Хотя остеосаркома является наиболее частой первичной злокачественной опухолью кости, она редко поражает позвоночник. Позвоночник является источником около 3% всех остеосарком. Наиболее часто классическая остеосаркома возникает на втором десятилетии жизни. Вторичные остеосаркомы, возникающие в результате саркоматозной трансформации предсаркоматозных заболеваний, таких как болезнь Пэджета и фиброзная дисплазия костей, могут иметь второй пик встречаемости на шестом десятилетии жизни. Позвоночник и таз являются наиболее распространенными местами локализации остеосаркомы Пэджета. Лечение остеосаркомы позвоночника идентично лечению остеосаркомы конечностей. За последние 45 лет лечение остеосаркомы прогрессировало. До 1970-х годов 5-летняя выживаемость при остеосаркоме составляла 15 процентов, при этом 75-80 процентов пациентов жили без признаков заболевания. Остеосаркома в настоящее время лечится двумя раундами неоадъювантной химиотерапии, за которыми следует широкая или радикальная резекция и, по крайней мере, четыре дополнительных раунда химиотерапии. Прогноз опухоли определяется ее реакцией на химиотерапию.

Хондросаркомы более распространены в позвоночнике, чем другие первичные саркомы. Хондросаркома устойчива к химиотерапии и лучевой терапии из-за чрезвычайно аваскулярной природы хрящевой ткани, поэтому хирургическое лечение с широкими или радикальными хирургическими краями является ключевым определяющим фактором прогноза. Основной целью хирургического лечения должна быть радикальная резекция.

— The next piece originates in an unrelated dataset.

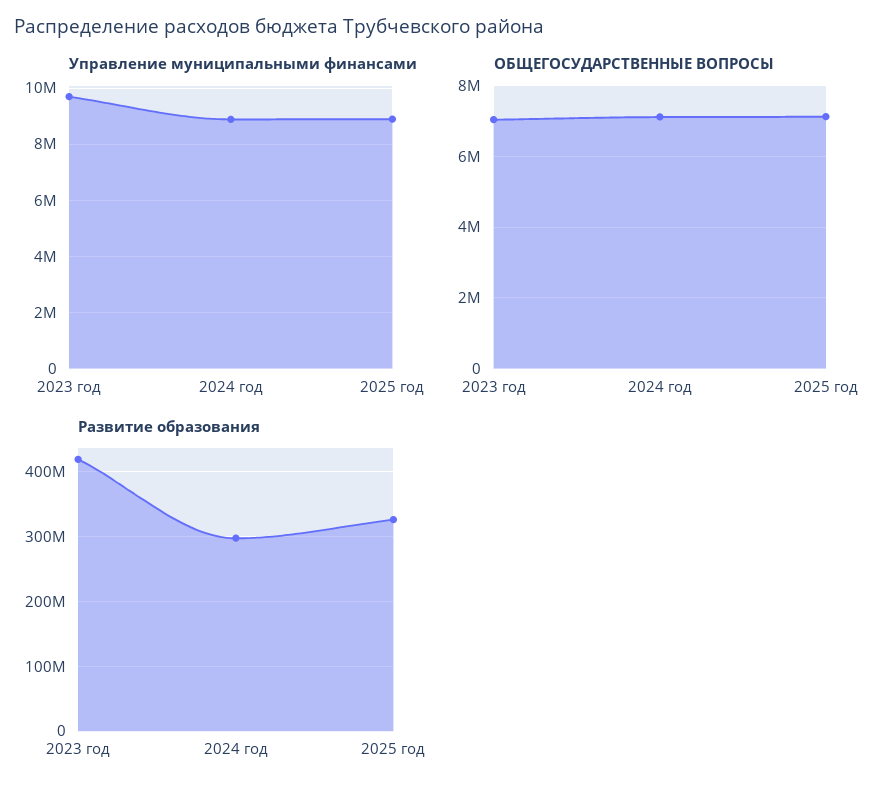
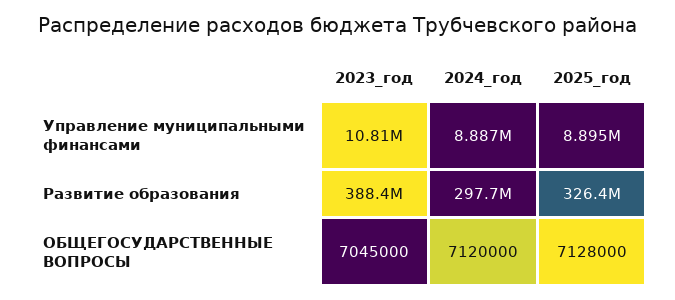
Управление муниципальными финансами, 2023 год: 9750000 -> 10810000
Развитие образования, 2023 год: 420000000 -> 388400000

Хордома – это опухоль, которая растет из остатков нотохордальных клеток и не возникает из опорно-двигательного аппарата. Несмотря на то, что она не является первичной скелетной опухолью, хордома поражает позвоночный столб и особенно разрушительно действует на крестец и нижние поясничные позвонки. Одной из наиболее распространенных крестцовых опухолей является хордома. На крестец приходится 65% хордом, на основание черепа - 20%, а на остальные части осевого скелета - 15%. Хордомы чаще всего встречаются в средней и каудальной половине крестца. Наиболее типичными симптомами являются запоры, кокцигодиния, геморрой и недержание мочи. При цифровом ректальном исследовании половина крестцовых хордом пальпируется. Хордому лучше всего оценивать с помощью МРТ, поскольку это опухоль мягких тканей. Поскольку хирургические поля так важны для прогноза хордомы, целью должна быть широкая резекция, особенно при лечении сакральной хордомы.

 

Заключение

Заключение

Самым большим компонентом осевого скелета, который поддерживает важные органы, является позвоночный столб. Наиболее распространенными злокачественными новообразованиями, которые поражают позвоночник, являются метастатические опухоли. Доброкачественные опухоли костей являются наиболее распространенными видами рака, которые поражают позвоночник, за которым следуют метастатические опухоли. Первичные саркомы костей являются наименее распространенными опухолями, которые поражают позвоночник. Может быть трудно определить разницу между первичными и метастатическими опухолями в позвоночнике. В позвоночнике также распространены метастатические опухоли неясного происхождения. Расположение первичных поражений важно при лечении метастатической опухоли позвоночника. В результате, в случае начальных неизвестных метастазов, биопсия является жизненно важным шагом, который влияет на варианты лечения. Важно помнить, что метастатические поражения, связанные с позвоночником, являются частью системной злокачественности. Важность хирургической стадии в определении стратегии лечения невозможно переоценить. Облегчение боли с поддержанием механических и неврологических функций позвоночника должно быть целью лечения метастатических опухолей. Устранение местного заболевания при сохранении механических и неврологических способностей позвоночника должно быть целью первичного лечения опухоли. Все диагностические и интервенционные операции при первичных или метастатических опухолях позвоночника, а также общее ведение пациента должны проводиться в мультидисциплинарном подходе, как и при всех процедурах онкологической хирургии.